In this case, the lawsuit is about concerns over environmental damage from off-road vehicles, such as dirt bikes and ATVs.

The California State Park and Recreation Commission in early March approved a plan to allow the use of off-road vehicles on two roads and a campground inside Red Rock Canyon State Park, the largest park in the western Mojave Desert, for the first time since it joined the state park system in 1984.

The park, located where the southern tip of the Sierra Nevada converges with the El Paso Mountains, is known for its high desert landscape, scenic rock formations and archaeological resources. The approximately 25,000-acre desert expanse in Kern County is home to the threatened desert tortoise, Mojave ground squirrel and an array of rare plants.

The park is surrounded by other opportunities for off-road vehicle use. They include vast acreage owned by the federal Bureau of Land Management and Onyx Ranch State Vehicular Recreation Area, California State Parks’ second-largest off-road vehicle property.

The Center for Biological Diversity argues that allowing off-road vehicles inside the park will adversely impact the conservation of resources and species inside the park.

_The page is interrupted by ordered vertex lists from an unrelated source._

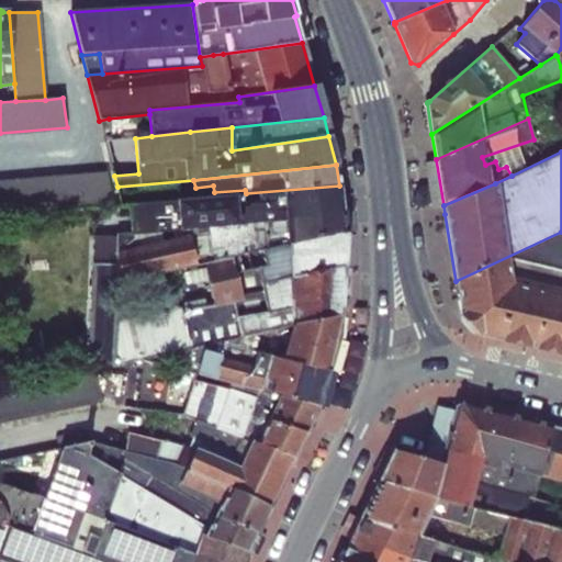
[(107,171),(0,180),(0,213),(112,201),(107,171)]
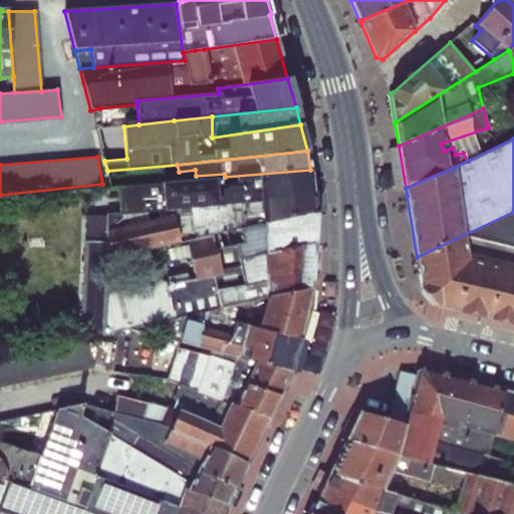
[(310,170),(225,177),(118,188),(120,214),(312,194),(310,170)]
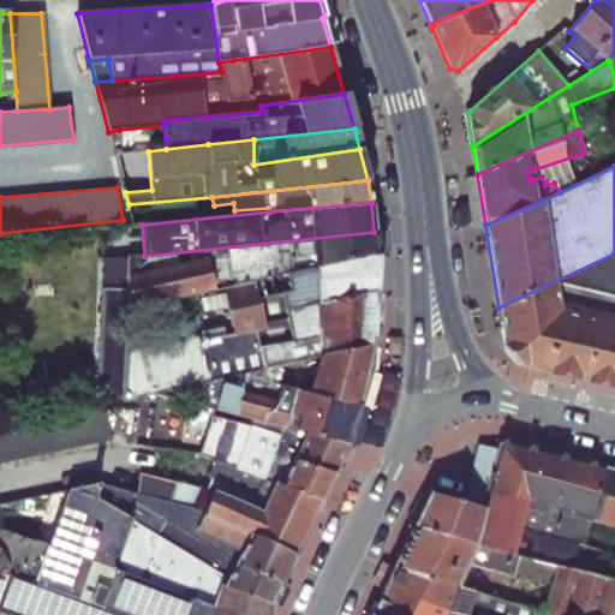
[(127,290),(127,309),(141,306),(224,288),(252,282),(376,256),(374,232),(144,256),(129,257),(127,284),(127,290)]
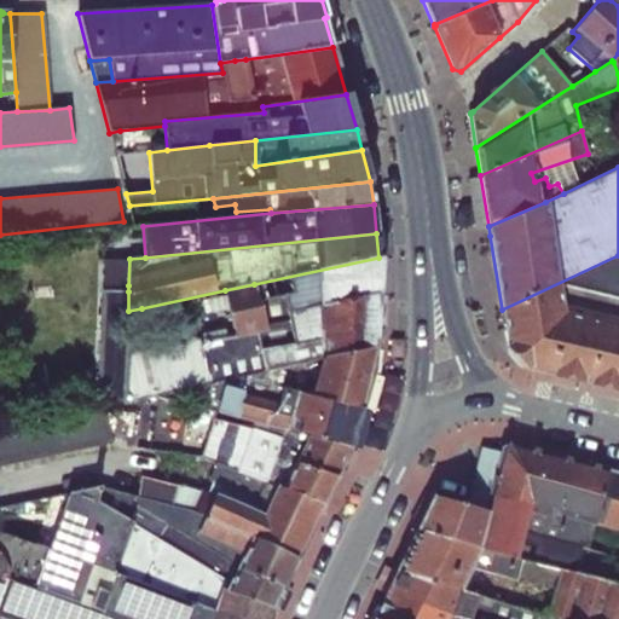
[(618,255),(502,310),(507,345),(505,347),(525,370),(527,369),(528,369),(618,389),(618,255)]
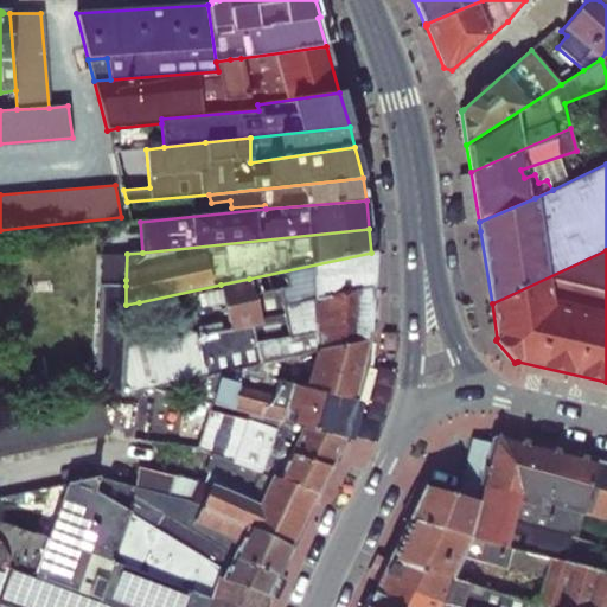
[(371,253),(249,279),(253,295),(278,291),(281,307),(370,288),(371,253)]
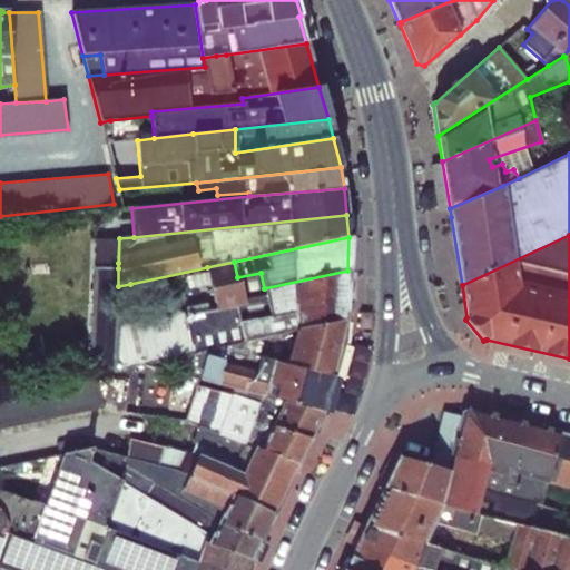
[(118,263),(119,238),(95,241),(94,262),(118,263)]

The group’s lawsuit alleges that the Commission adopted an updated management plan without conducting “adequate environmental analysis of those avoidable impacts, and without adopting any measures to feasibly minimize and mitigate those impacts.”

California State Parks declined to comment, citing pending litigation.

“We think they’ve made a big mistake here,” said Ileene Anderson, California deserts director for the Center of Biological Diversity. “The purpose of state parks is to protect state resources, not to allow a destructive type of recreation to occur in the boundaries.”

Anderson worries that those riding dirt bikes and 4x4s will flatten rare plants and critical vegetation that vulnerable animals like the desert tortoise rely on. “Tortoises are already declining in the range,” she said. “A lot of it has to do with habitat degradation.”